### Aim of the task
Set down exactly the lines of the listing below that begin at the one containing "PrimaryIO HDM software" and end at the last line, both included.

%%

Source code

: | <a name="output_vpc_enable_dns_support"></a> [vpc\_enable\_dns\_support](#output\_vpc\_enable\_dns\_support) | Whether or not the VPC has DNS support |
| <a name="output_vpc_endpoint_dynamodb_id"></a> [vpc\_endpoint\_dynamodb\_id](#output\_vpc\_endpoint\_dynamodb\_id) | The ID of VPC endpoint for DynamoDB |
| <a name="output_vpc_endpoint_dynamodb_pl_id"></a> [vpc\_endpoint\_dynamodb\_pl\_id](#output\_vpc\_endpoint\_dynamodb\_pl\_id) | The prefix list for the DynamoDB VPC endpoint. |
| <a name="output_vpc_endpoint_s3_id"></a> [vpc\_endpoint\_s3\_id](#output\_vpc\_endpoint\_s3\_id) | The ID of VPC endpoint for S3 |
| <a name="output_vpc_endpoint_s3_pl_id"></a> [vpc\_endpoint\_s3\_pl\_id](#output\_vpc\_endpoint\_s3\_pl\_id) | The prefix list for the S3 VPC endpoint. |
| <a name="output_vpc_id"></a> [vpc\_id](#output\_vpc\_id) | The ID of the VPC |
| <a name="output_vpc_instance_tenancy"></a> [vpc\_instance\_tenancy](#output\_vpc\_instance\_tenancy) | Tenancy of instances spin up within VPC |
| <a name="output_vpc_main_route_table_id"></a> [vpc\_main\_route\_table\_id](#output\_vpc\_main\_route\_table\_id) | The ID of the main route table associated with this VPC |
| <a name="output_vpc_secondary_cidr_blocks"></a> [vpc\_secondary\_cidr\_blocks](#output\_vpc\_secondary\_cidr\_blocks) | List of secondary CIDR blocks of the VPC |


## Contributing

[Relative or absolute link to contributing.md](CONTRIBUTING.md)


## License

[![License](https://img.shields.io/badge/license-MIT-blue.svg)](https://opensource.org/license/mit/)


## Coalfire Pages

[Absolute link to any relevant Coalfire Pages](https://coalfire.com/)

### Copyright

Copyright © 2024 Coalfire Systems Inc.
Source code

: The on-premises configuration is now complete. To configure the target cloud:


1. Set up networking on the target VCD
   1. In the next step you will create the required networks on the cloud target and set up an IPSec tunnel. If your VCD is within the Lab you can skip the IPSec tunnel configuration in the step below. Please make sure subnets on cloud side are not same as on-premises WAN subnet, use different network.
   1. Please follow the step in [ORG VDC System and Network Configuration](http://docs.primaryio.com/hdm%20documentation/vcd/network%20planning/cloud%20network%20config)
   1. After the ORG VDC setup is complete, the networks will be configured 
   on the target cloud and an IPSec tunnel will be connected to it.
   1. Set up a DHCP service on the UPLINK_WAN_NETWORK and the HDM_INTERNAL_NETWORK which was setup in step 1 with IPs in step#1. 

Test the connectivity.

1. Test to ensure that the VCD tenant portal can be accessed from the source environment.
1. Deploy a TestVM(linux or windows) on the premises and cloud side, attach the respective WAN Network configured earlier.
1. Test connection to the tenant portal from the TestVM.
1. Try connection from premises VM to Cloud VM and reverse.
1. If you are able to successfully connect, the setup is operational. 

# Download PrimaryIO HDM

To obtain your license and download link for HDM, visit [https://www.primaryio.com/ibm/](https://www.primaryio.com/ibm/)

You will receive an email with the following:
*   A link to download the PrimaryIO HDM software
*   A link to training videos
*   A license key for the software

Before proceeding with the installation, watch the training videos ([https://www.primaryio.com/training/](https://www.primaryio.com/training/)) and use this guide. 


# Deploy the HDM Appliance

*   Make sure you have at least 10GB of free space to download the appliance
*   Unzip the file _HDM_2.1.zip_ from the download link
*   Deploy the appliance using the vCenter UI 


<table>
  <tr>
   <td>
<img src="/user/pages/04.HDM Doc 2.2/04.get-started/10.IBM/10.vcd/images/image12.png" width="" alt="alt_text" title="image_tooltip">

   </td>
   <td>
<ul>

%%

### Exercise output
*   A link to download the PrimaryIO HDM software
*   A link to training videos
*   A license key for the software

Before proceeding with the installation, watch the training videos ([https://www.primaryio.com/training/](https://www.primaryio.com/training/)) and use this guide. 


# Deploy the HDM Appliance

*   Make sure you have at least 10GB of free space to download the appliance
*   Unzip the file _HDM_2.1.zip_ from the download link
*   Deploy the appliance using the vCenter UI 


<table>
  <tr>
   <td>
<img src="/user/pages/04.HDM Doc 2.2/04.get-started/10.IBM/10.vcd/images/image12.png" width="" alt="alt_text" title="image_tooltip">

   </td>
   <td>
<ul>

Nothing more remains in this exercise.